Norway’s PM reshuffles cabinet following right-wing party’s exit from coalition

Norwegian Prime Minister Erna Solberg on Friday announced her biggest cabinet reshuffle since taking power in 2013, replacing or repositioning two-thirds of ministers in the hope of reviving the Conservative-led coalition’s prospects.

Solberg this week lost her majority in parliament following the shock exit from government by the right-wing Progress Party over a decision to bring a woman suspected of Islamic State affiliation home to Norway from Syria.

While Progress vowed to still back Solberg as prime minister, opinion polls point to an overwhelming lead for Norway’s centre-left opposition parties ahead of a general election in 2021.

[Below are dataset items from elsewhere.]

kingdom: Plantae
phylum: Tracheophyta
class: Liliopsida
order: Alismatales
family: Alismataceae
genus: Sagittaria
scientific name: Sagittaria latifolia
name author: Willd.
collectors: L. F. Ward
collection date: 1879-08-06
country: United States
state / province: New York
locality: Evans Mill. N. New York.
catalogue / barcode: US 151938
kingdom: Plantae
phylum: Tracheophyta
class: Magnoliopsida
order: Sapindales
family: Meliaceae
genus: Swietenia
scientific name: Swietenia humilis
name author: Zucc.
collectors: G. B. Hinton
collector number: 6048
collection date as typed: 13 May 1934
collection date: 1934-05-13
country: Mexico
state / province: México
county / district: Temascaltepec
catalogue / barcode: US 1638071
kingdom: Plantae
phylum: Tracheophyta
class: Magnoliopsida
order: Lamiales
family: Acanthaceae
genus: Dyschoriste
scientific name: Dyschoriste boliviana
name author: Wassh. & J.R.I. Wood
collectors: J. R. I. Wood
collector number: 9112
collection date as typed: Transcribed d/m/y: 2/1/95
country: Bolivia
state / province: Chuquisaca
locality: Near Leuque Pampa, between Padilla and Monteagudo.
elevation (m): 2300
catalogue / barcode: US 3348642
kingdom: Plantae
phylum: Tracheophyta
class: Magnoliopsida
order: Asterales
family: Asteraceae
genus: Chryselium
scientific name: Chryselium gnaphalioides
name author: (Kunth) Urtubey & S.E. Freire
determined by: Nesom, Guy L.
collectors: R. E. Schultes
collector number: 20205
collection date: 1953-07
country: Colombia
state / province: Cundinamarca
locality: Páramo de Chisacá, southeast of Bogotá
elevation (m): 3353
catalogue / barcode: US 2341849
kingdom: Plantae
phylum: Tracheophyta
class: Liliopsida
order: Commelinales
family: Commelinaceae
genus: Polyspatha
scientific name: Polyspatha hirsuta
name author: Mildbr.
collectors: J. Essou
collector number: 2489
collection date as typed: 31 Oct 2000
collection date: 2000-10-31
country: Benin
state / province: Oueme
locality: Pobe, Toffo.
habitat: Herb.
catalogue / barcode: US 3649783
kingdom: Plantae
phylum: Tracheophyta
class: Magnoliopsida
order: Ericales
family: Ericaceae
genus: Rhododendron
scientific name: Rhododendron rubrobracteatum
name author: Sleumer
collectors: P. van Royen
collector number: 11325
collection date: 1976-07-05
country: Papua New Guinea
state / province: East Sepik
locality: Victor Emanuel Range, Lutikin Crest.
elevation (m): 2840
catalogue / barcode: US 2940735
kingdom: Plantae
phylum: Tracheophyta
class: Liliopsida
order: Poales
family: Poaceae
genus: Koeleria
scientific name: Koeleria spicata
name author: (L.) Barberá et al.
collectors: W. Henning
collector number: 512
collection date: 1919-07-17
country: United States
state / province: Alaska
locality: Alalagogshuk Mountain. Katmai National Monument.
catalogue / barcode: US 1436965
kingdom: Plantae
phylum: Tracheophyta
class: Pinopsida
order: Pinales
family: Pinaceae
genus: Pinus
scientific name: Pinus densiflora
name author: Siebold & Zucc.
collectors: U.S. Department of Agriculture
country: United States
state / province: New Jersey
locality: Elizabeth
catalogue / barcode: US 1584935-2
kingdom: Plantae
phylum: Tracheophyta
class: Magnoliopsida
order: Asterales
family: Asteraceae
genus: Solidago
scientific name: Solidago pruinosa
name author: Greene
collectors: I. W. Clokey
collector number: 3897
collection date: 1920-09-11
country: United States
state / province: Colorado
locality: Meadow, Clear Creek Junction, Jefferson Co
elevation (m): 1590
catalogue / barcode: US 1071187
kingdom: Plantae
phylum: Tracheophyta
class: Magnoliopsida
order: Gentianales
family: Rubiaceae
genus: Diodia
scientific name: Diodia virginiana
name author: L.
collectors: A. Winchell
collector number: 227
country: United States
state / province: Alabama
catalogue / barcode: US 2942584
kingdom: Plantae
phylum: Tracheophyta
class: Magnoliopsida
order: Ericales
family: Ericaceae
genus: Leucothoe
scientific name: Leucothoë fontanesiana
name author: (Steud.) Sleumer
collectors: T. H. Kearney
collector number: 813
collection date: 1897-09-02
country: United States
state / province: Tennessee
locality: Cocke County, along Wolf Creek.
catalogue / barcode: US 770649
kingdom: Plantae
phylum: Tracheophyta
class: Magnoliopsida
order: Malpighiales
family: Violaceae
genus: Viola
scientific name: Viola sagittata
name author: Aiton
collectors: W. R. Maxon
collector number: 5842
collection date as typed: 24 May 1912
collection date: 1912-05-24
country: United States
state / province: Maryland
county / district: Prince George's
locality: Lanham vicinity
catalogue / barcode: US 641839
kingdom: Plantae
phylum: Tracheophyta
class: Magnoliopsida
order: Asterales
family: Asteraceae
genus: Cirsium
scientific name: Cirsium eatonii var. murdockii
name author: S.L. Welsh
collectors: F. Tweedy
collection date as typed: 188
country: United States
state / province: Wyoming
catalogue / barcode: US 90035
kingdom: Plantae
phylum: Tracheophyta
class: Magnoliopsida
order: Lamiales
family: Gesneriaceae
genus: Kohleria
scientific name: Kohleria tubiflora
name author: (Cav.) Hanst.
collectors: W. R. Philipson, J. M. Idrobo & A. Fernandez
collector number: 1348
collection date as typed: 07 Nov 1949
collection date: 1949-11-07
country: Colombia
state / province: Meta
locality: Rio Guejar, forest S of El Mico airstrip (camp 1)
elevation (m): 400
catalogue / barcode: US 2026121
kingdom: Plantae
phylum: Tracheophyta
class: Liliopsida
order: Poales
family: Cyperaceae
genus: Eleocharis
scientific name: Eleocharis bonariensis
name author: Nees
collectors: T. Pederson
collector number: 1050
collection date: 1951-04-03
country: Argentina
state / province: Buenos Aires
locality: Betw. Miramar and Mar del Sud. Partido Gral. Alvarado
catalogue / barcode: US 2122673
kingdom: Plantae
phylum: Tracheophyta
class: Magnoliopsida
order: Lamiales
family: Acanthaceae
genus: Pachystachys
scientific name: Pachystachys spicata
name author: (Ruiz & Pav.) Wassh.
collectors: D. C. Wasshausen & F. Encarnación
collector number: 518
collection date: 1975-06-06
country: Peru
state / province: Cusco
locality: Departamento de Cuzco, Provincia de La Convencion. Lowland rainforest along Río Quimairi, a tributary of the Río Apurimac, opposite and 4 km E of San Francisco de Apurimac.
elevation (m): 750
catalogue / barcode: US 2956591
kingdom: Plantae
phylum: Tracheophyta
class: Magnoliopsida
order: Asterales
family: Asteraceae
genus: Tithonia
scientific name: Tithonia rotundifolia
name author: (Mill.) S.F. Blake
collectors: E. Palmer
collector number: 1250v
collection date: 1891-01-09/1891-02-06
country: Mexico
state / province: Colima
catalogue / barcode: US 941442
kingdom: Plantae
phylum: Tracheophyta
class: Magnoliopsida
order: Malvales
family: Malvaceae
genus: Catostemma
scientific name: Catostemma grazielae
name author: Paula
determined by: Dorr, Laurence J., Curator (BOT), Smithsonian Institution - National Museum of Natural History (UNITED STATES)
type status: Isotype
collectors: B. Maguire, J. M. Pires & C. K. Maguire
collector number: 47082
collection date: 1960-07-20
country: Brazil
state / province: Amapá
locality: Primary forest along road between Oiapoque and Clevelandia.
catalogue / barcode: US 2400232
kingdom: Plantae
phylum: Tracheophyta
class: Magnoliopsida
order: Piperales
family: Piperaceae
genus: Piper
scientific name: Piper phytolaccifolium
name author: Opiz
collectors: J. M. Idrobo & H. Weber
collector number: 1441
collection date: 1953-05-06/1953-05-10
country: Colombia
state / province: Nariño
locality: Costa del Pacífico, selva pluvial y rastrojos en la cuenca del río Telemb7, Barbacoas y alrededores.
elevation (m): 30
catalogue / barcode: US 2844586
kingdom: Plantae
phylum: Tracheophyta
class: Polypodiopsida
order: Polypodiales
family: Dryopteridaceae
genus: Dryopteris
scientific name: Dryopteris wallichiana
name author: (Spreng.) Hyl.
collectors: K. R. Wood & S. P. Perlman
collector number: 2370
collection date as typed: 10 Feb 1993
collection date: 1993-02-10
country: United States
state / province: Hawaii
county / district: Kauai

Xinhua reports that the Minister of International Development Nikolai Astrup has been appointed Minister of Digitalisation, while state secretary of the oil ministry Ingvil Smines Tybring-Gjedde has been appointed Minister of Public Security, the announcement said.

Three politicians from the Christian Democratic Party — Kjell Ingolf Ropstad, Olaug Vervik Bollestad and Dag Inge Ulstein — have respectively been appointed Minister of Children and Families, Minister of Agriculture and Food and Minister of International Development.

At the same time, Minister of Children and Equality Linda Hofstad Helleland and Minister of Agriculture and Food Bard Andre Hoksrud “have been honourably discharged from their offices,” the announcement said.

After the reshuffle, the enlarged cabinet has 22 members — nine from Prime Minister Erna Solberg’s Conservative Party, seven from the Progress Party, three from the the Liberal Party and three from the Christian Democratic Party.

Norway’s four center-right parties retained their majority in the latest parliament election in 2017. The Conservative Party and the Progress Party formed a minority government and later expanded its ranks by adding the small Liberal Party in early 2018, but was still not enough to have a majority.

The Christian Democratic Party decided in November to launch negotiations to join the government and the parties reached a deal last Thursday.